News outlets have welcomed these conversations as they represent a healthier approach than the alternative. But these dialogues have been limited, nascent and, at least in the case of The New York Times, unappealing.

For instance, despite training on publisher data for years, OpenAI has struck only two partnerships (the AP and Axel Springer). This limited sample size runs counter to its claims of supporting the broader news ecosystem, according to Neil Katz, the founder of EyeLevel.AI.

“They’re helping news organizations? Who and how?” Katz said.

Smaller publishers, particularly ones with less bargaining power and political clout, also deserve to be compensated for their data, said Raptive chief executive Michael Sanchez. So far, no efforts to negotiate with independent creators have materialized.

And for many organizations, like The Times, the licensing offers have proven uninspiring.
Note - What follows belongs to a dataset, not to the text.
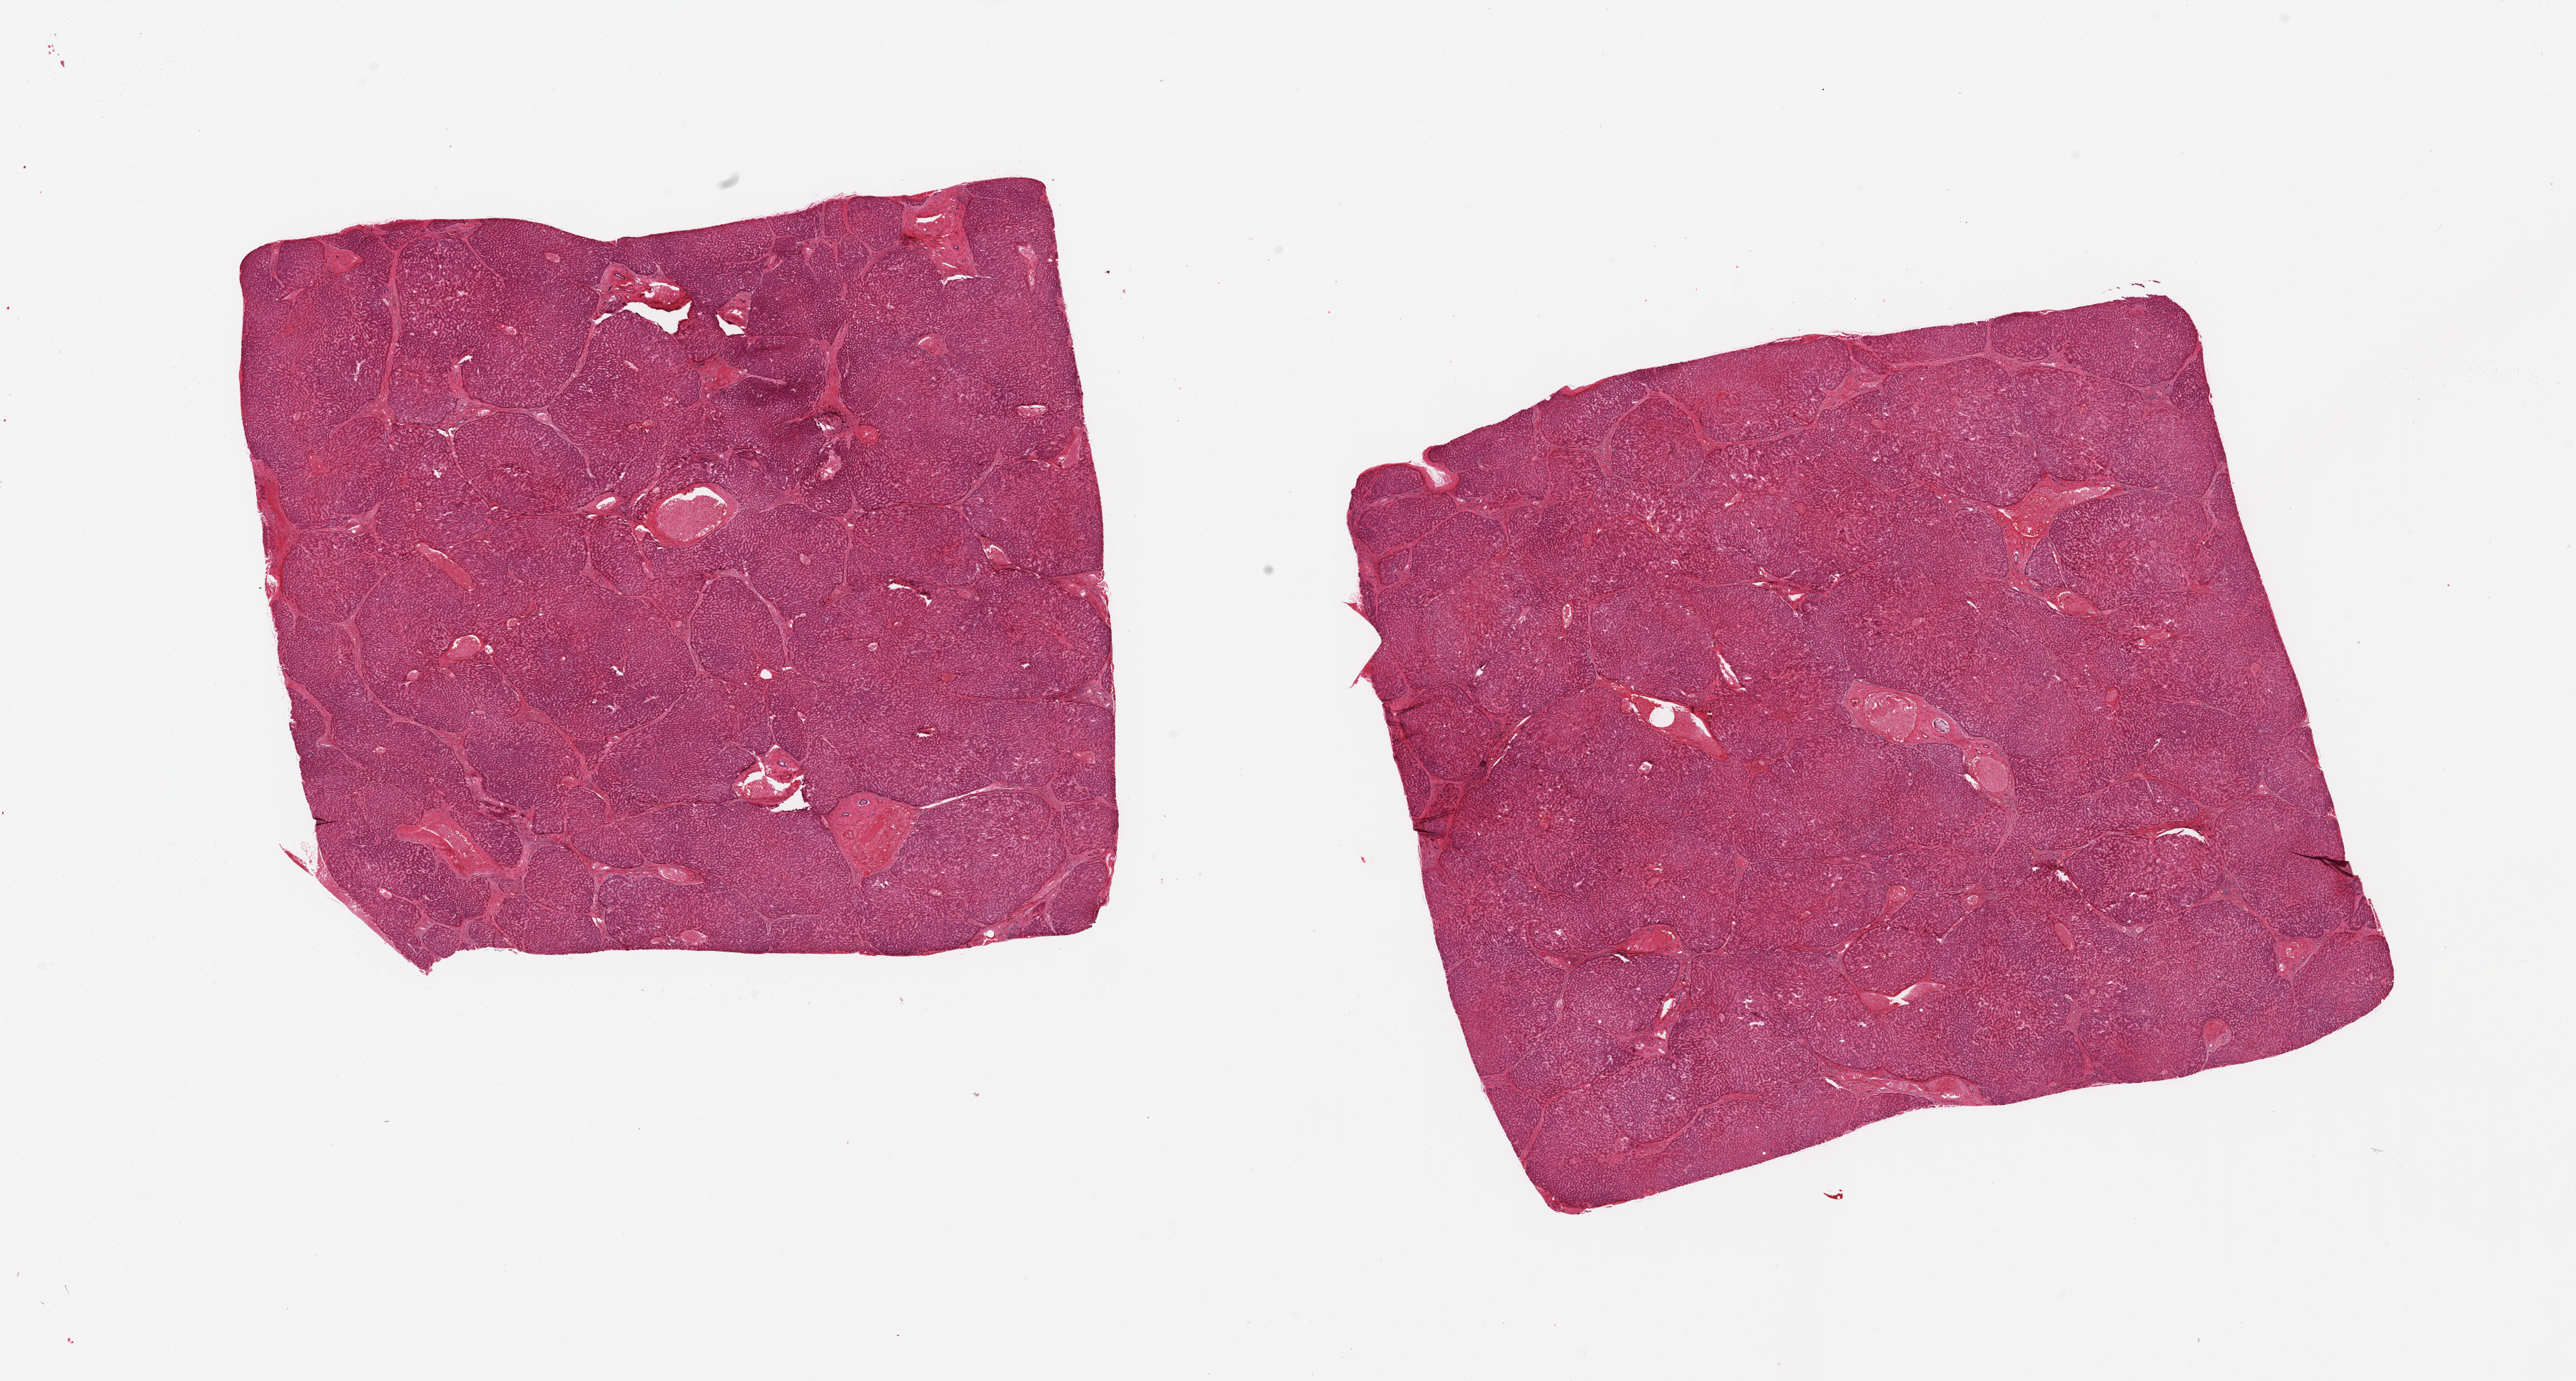
Whole-slide image, haematoxylin and eosin stain, brightfield — a low-resolution overview of the entire scanned area, about 28.5 x 15.3 mm (acquisition: 20x scan). PAXgene-fixed, paraffin-embedded tissue. Target tissue: liver. Tissue donor sample. Male donor.
Pathologist's review note for this sample: 2 pieces; congestion, bridging fibrosis/early cirrhosis, patchy mild chronic inflammation.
OpenAI has reportedly floated sums of between $1 million and $5 million to some publishers in exchange for the right to train on their data.

While these payments are unlikely to cover the production cost of most news publishers’ content, they could still prove alluring to cash-strapped media outlets, said media analyst Mauricio Cabrera.

“Rather than engaging in protracted battles that they might not win, media outlets may opt for less-than-perfect agreements that provide them with much-needed financial support,” Cabrera said.

Regurgitation is a red herring

Both The Times’ lawsuit and the response from OpenAI addressed the issue of memorization and regurgitation, which occur when a large-language model (LLM) generates a response that replicates its source material verbatim.

When OpenAI says regurgitation is a bug it hopes to fix, that doesn’t mean it will clean up its sources. It means it will hide them better. Neil Katz, founder of EyeLevel.AI.

The Times spotlighted the issue because it most clearly resembles plagiarism and offers clear proof that its reporting has been ingested by an LLM, according to the lawsuit. In response, OpenAI claimed these instances are rare errors.

But the issue, while potentially helpful for grounding a legal argument, is ultimately a distraction from the primary debate over fair use, sources said. In vowing to eliminate regurgitation, OpenAI means only that it will improve how ChatGPT presents information, not how it ingests it.

“When OpenAI says regurgitation is a bug it hopes to fix, that doesn’t mean it will clean up its sources,” Katz said. “It means it will hide them better.”

The fallacy of opting out

OpenAI also claims that publishers can shield their data from its LLMs by choosing to opt out, which The Times itself did in August 2023.

But the assertion is misleading, said Sanchez. Even if a publisher opts out now, LLMs have trained on its data for years, long before media companies had such an option.

Further, some LLMs, such as Google’s Search Generative Experience, use the same technology to crawl websites as they do to index them, said Caswell. So if a publisher opts out of SGE, it risks jeopardizing its search visibility.

Media companies face a similar challenge with Microsoft’s Copilot product: If they opt out, they will not surface in search results.

“An opt-out after the model has been trained is no opt-out at all,” Sanchez said.

The contested limits of fair use

Nearly every legal case against LLMs centers on the concept of fair use, which is integral to copyright law.

In its statement, OpenAI claims that training is fair use, but The Times and others contest that claim.

At its core, LLMs do exactly what humans do, reading and learning from publicly available content, said David Caswell, founder of the strategic gen AI firm Storyflow.

Ultimately, legal experts are split on the issue, meaning it will likely be decided in a court of law.